From the text on Douglas baronetcies, list every baronetcy it names, with the place given for each.

• _Text under study_

· · · ·

The Douglas of Glenbervie, Kincardine Baronetcy was created on 28 May 1625 in the Baronetage of Nova Scotia. (First creation)

The Douglas of Kelhead, Scotland Baronetcy was created 26 February 1668 in the Baronetage of Nova Scotia.

The Douglas of Carr, Perthshire Baronetcy was created on 23 January 1777 in the Baronetage of Great Britain for Captain (later Admiral) Charles Douglas as a result of his service in Quebec during the American Revolutionary War.
Upon Sir Charles' death in 1789, his eldest son, Vice-Admiral Sir William Henry Douglas, inherited the title. Sir William was unmarried, and upon his death in 1809, the baronetcy passed to his youngest brother, General Sir Howard Douglas, their middle brother having died as well.
The baronetcy is now extinct.

The Douglas of Maxwell, Roxburgh Baronetcy was created 17 June 1786 in the Baronetage of Great Britain .

The Douglas of Castle Douglas, Kirkudbright Baronetcy was created 17 July 1801 in the Baronetage of the United Kingdom.

· · · ·

• _Material supplied_
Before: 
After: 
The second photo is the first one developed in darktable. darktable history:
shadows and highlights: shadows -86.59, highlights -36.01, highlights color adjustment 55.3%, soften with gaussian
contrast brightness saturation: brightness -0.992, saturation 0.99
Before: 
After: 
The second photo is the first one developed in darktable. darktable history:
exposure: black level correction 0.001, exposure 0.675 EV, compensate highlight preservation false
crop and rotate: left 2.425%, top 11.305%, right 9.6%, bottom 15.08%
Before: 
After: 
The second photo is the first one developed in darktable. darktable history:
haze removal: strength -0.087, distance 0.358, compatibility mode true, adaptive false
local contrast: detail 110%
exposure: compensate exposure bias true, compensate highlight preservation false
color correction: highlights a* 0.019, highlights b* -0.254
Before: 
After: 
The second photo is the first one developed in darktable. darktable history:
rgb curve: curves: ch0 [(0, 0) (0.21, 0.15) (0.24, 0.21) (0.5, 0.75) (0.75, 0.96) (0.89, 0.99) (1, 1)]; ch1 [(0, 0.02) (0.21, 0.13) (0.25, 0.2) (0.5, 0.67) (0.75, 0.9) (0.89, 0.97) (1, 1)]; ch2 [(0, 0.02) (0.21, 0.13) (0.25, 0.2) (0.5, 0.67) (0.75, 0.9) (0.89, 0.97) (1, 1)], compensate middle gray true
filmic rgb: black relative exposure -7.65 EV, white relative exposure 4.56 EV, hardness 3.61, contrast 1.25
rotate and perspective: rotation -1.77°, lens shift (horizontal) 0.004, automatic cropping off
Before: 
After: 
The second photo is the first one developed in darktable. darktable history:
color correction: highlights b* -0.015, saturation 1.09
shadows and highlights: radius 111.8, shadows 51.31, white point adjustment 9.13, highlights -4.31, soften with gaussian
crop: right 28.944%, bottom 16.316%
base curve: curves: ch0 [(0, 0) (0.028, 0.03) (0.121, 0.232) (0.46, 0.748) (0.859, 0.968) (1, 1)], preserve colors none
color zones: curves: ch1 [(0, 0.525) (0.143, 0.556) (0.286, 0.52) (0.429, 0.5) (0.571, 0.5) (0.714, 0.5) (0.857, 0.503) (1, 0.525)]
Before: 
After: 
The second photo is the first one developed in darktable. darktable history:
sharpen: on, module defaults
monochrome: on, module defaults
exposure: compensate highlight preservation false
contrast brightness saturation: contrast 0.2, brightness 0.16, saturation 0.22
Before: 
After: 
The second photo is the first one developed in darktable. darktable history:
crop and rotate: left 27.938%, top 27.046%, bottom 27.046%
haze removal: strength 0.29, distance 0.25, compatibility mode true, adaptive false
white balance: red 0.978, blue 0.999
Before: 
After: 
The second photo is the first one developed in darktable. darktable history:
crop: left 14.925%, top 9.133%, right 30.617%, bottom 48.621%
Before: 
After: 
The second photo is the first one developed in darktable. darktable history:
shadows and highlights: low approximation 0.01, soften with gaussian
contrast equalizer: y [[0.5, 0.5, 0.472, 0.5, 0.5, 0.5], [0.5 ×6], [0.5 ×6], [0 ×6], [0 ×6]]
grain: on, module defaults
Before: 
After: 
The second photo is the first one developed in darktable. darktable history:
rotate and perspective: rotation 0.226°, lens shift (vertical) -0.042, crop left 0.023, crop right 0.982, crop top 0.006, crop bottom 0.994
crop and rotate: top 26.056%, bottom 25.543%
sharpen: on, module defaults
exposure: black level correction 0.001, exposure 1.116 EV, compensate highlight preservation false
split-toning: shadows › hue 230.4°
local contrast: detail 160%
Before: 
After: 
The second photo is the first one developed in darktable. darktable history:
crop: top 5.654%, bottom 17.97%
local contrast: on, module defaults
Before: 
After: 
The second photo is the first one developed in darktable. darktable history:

· · · ·

• _Solution_
- Douglas of Glenbervie, Kincardine
- Douglas of Kelhead, Scotland
- Douglas of Carr, Perthshire
- Douglas of Maxwell, Roxburgh
- Douglas of Castle Douglas, Kirkudbright